The actual problem is that the surveys routinely ignore all the articles showing vaccines causing problems. There is always a lot of attention to whether thimerosal causes autism, or whether MMR causes autism. There is never any examination of whether the aluminum in vaccines causes autism, or whether getting any vaccine at all at a critical period of brain development causes autism, or whether getting too many vaccines too soon causes autism*, for all of which there are published peer reviewed papers indicating a likelihood they do, or the contaminants in vaccines cause autism (contaminants suggested in the literature include human DNA, which is suggested to cause autism, Simian retroviruses, Simian virus SV-40, and Mycoplasmas), nor any comparison of vaccinated to fully unvaccinated individuals. I did a quick survey of the surveys cited above, and none of them considers aluminum. I also wrote a survey article on some of the literature suggesting early and adjuvanted vaccines cause damage, and none of the dozens of peer reviewed papers I found suggesting damage is cited in the IOM's numerous 800+ page surveys. My survey can be found at http://whyarethingsthisway.com/2014/03/08/example-1-pediatrician-belief-is-opposite-the-published-scientific-evidence-on-early-vaccine-safety/

If you read later posts in that blog you will find more criticism of the cognitive biases and outright omissions in the vaccine safety and effectiveness literature. Basically there is extensive scientific evidence indicating that any vaccine that happens to come during critical periods of brain development may harm development, and that various cumulative effects of vaccines may cause problems. The safety surveys basically only compare patients who got one specific vaccine and many others to patients who got many others, so they are blind to the kinds of damage that seem likely to be occurring. Also, the only RPC study I know of that injected saline or vaccine randomly into children and followed their health (not whether they got a specific disease) for more than a few months found the vaccine recipients (a flu vaccine) got 4 times as many respiratory illnesses as the recipients of the placebo.
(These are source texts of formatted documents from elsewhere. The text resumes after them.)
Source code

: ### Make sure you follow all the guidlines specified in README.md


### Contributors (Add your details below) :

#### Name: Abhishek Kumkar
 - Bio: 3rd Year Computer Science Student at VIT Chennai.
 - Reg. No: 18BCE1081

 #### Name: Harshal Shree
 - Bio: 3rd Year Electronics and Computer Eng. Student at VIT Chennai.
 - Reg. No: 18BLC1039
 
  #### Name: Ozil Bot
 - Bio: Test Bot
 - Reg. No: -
*The paper of Stefano et al that is sometimes cited as showing this, upon closer examination effectively only compares patients who got DTP and other vaccines to patients who may have gotten DTaP, but did not get DTP, and got other vaccines. See the survey above for more discussion. I've never seen any other paper mentioned on the subject.

I would be very grateful to people who can supply citations to articles I haven't yet found contradicting my conclusions, for example other RCP studies following health for a prolonged period, especially of children.